* Source document *
----

Four studies reported the number of IBS cases among patients with CPP, allowing for the calculation of a prevalence meta-analysis. In the group with CPP, the mean prevalence of IBS was 28.7%. When adjusted using a random-effects model, the prevalence decreased to 27.0% (Figure 2).

Figure 2
Forest plot of the prevalence of irritable bowel syndrome in patients with chronic pelvic pain.

Risk of bias

The studies showed limitations in the justification sample size (Q7) and control of confounding factors (Q14), and none provided information on adequate follow-up (Q12). Also, the clarity regarding inclusion criteria (Q2) and sampling description (Q5) varied, with some failing to report these aspects. Despite these limitations, most studies adhered to rigorous methodological standards in defining the study population and applying analytical methods, thus contributing to the reliability of the findings (Table 1).

----

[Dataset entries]
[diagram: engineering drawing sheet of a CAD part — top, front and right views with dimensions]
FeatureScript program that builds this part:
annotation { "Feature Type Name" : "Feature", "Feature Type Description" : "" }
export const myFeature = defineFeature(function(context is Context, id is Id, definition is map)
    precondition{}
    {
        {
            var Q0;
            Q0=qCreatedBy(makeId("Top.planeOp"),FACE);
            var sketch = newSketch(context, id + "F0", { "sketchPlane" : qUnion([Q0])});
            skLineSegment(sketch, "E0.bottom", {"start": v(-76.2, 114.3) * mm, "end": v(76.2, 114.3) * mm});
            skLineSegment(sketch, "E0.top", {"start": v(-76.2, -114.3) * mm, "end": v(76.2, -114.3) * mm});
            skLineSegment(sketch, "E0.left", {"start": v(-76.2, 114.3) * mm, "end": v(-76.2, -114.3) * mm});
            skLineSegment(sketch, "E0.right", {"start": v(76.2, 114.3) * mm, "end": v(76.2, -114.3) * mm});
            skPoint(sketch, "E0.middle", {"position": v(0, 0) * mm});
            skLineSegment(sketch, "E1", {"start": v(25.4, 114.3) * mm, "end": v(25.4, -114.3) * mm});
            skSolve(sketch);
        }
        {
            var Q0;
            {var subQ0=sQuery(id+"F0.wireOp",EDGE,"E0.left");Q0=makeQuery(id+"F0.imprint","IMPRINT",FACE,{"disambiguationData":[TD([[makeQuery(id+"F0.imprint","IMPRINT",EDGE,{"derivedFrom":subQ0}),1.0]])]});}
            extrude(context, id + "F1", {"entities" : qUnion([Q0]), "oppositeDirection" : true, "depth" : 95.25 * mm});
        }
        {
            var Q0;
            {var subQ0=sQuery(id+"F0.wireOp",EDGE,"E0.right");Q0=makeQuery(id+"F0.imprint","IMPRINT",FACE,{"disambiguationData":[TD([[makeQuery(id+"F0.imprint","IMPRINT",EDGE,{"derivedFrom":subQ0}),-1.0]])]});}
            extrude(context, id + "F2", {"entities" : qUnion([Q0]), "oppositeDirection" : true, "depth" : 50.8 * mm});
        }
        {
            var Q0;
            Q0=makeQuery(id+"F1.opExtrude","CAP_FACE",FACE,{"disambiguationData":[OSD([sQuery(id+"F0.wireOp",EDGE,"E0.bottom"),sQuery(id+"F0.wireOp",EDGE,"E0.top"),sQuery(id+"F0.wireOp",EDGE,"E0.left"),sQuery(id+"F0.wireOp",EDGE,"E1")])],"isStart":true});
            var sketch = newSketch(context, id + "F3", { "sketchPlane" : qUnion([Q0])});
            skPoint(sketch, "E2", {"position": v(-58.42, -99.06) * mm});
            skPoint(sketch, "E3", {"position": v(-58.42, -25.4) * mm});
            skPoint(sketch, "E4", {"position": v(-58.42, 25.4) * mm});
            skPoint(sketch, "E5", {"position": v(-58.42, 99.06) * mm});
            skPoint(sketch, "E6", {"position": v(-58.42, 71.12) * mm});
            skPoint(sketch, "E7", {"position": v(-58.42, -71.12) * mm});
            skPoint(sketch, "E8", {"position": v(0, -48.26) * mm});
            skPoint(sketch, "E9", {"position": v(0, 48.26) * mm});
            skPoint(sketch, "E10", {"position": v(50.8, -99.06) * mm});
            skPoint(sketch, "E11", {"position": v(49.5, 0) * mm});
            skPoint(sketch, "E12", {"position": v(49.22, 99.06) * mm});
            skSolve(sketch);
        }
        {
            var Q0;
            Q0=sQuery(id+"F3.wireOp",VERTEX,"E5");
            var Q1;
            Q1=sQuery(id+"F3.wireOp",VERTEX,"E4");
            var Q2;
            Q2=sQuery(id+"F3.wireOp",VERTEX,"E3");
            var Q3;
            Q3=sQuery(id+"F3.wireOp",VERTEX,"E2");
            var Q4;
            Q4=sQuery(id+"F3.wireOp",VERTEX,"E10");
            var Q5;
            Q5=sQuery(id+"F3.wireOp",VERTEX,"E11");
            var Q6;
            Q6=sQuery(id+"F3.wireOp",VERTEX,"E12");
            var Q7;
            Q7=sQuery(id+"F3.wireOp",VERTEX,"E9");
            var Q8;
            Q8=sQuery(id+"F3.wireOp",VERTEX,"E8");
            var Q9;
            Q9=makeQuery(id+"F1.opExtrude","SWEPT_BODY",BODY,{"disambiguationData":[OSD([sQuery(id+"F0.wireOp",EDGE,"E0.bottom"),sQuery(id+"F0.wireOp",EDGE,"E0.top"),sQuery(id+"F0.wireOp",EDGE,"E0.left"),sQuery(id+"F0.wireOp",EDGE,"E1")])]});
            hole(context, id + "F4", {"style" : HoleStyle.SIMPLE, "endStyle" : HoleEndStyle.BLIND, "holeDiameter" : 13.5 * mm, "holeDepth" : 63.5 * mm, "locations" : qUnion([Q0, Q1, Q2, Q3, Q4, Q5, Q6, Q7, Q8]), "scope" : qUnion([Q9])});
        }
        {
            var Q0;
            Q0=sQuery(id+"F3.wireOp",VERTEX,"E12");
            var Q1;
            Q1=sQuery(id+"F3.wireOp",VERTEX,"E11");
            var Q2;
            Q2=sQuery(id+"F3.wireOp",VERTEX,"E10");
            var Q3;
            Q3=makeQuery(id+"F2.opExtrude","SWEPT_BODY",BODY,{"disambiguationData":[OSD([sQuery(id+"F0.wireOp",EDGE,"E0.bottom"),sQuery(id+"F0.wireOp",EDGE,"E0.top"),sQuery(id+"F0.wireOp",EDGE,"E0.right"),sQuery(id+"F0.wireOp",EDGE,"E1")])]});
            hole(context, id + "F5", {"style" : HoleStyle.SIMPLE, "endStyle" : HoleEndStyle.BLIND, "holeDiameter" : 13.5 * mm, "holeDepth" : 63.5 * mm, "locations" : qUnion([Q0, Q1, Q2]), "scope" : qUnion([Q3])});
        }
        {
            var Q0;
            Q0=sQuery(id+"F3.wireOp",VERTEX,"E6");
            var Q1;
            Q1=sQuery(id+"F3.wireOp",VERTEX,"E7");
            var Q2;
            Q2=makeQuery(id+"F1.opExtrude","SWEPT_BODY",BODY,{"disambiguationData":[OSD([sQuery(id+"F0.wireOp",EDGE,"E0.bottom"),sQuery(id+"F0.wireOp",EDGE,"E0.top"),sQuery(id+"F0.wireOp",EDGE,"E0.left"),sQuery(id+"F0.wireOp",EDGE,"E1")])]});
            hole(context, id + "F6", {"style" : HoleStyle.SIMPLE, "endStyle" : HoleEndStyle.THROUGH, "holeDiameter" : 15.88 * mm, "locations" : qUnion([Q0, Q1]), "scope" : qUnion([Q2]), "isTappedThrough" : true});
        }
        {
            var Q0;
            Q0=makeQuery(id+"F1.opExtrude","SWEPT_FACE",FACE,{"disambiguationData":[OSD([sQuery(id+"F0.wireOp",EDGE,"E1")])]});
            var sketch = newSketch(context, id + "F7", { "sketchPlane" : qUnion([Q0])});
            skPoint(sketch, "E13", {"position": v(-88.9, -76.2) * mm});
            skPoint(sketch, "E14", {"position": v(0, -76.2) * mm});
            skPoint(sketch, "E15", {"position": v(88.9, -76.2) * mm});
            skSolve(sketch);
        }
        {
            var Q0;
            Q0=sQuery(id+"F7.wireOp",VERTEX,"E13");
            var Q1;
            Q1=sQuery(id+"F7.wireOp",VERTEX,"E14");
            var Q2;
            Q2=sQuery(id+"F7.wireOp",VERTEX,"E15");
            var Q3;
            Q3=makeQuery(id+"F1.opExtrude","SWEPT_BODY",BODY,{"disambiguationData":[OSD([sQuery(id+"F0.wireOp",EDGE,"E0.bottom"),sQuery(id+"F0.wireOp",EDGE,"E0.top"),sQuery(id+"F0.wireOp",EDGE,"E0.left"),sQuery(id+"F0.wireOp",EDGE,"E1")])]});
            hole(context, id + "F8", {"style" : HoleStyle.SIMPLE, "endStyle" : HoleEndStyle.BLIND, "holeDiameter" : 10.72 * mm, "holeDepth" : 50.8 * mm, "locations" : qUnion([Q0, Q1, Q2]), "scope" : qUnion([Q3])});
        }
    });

----

* Work request *
Reproduce the entire passage on irritable bowel syndrome in chronic pelvic pain word for word.

* Answer to this problem *
Four studies reported the number of IBS cases among patients with CPP, allowing for the calculation of a prevalence meta-analysis. In the group with CPP, the mean prevalence of IBS was 28.7%. When adjusted using a random-effects model, the prevalence decreased to 27.0% (Figure 2).

Figure 2
Forest plot of the prevalence of irritable bowel syndrome in patients with chronic pelvic pain.

Risk of bias

The studies showed limitations in the justification sample size (Q7) and control of confounding factors (Q14), and none provided information on adequate follow-up (Q12). Also, the clarity regarding inclusion criteria (Q2) and sampling description (Q5) varied, with some failing to report these aspects. Despite these limitations, most studies adhered to rigorous methodological standards in defining the study population and applying analytical methods, thus contributing to the reliability of the findings (Table 1).